Hakimullah’s death is being described by the American media as a signal achievement for the covert CIA programme at a time when the drones themselves have come under criticism from human rights groups and other critics in Pakistan and the US over the issue of civilian casualties. Although the November 1 drone attack did not kill any civilian, the Pakistan government has even summoned the US ambassador to Islamabad to lodge protest over Hakimullah’s killing. On the other hand, however, the media arm of the Pakistan Army - the Inter Services Public Relations - has deemed it fit to remain silent and not to give any reaction on the death of someone who only recently claimed responsibility for the martyrdom of Major General Sanaullah Khan Niazi, the General Officer Commanding (GOC) of Swat.

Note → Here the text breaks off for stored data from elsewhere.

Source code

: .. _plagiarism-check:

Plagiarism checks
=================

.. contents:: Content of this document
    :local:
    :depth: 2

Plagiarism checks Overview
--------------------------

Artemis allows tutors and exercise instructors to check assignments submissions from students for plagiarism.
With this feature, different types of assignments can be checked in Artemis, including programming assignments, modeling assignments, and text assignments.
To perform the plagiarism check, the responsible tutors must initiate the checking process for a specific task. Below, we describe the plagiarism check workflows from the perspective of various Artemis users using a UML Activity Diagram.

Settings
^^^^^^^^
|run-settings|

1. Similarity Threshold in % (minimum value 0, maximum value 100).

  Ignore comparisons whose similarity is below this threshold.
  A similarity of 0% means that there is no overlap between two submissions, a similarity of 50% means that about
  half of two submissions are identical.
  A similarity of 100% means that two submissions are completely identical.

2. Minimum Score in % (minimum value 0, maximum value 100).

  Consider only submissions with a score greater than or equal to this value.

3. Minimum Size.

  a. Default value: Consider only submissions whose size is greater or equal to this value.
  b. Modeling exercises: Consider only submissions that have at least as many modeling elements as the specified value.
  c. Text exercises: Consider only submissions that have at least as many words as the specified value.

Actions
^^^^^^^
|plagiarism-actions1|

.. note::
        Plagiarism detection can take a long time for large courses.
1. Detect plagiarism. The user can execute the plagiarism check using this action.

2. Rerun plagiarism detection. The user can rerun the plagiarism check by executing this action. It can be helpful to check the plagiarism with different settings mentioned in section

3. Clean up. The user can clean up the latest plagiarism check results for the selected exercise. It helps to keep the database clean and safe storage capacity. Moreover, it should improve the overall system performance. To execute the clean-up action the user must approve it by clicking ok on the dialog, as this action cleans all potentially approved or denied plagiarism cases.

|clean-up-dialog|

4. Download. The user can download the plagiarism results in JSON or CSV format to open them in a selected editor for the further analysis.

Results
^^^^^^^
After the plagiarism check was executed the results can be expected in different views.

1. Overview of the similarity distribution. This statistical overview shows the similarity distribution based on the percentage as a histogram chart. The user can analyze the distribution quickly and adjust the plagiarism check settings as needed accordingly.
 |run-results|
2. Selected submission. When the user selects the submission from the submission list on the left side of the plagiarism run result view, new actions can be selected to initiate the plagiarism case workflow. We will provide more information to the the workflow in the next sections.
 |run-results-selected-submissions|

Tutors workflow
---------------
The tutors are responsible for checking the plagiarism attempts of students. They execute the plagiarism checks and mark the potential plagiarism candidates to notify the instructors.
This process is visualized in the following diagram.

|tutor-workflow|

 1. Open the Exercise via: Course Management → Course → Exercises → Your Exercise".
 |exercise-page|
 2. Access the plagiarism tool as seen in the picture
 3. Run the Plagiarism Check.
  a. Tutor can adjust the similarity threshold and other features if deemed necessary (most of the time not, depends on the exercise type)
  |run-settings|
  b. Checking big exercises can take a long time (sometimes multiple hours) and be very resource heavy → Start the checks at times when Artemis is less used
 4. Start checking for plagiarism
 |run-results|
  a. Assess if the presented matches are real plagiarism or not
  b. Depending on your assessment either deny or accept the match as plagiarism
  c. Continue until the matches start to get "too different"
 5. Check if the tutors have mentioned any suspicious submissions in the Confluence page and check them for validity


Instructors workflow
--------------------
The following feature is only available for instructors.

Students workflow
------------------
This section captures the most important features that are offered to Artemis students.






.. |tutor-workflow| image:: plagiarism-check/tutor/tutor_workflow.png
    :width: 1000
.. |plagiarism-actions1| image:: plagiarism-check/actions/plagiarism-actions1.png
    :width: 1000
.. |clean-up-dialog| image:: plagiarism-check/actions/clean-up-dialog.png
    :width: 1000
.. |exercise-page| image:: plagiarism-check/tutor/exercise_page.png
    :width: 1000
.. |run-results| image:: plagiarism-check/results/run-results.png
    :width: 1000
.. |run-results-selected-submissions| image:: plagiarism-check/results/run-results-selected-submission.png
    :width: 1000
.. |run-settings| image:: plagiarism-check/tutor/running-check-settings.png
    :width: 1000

Approached for comments, the military spokesman refused to comment on the Taliban’s allegation that the Pakistani authorities might have contributed to Hakimullah’s death by sharing intelligence information with their Americans counterparts about his location. However, a military official in Rawalpindi who requested anonymity referred to some foreign media reports about the likelihood of Hakimullah’s former No. 2 commander Latifullah Mehsud having supplied the crucial information to the Americans [after his arrest in Afghanistan last month] about the whereabouts of his boss.

The khaki official said the Americans desperately wanted to hunt down Hakimullah for his involvement in the killing of seven senior CIA officials in the Khost area of Afghanistan. But it was hard for them to track him down because he seldom spent more than six hours in any one spot, shuttling between one house and another.

However, having accepted the Sharif government’s offer of a peace dialogue, the TTP ameer apparently committed a blunder by travelling to his headquarter in Dande Derpa Khel area of North Waziristan where he attended a meeting for several hours. Everyone in the area knew at that time, especially the Pakistani intelligence operatives, that the most wanted TTP ameer was presiding over the Shura meeting.


By the time Hakimullah left his headquarters and reached his newly built house in the area, the Americans had already been tipped off about his precise location and he was under their radar, ready to be hit by an MQ-1B Predator which is designed to carry out the “kill chain (find, fix, track, target, execute, and assess) against high value, fleeting, and time-sensitive targets.” As the high value CIA target was stepping out of his car, a US predator fired the first missile targeting the TTP ameer, followed by another missile which targeted his house and razed it to the ground instantly. Hakimullah Mehsud was killed on the spot.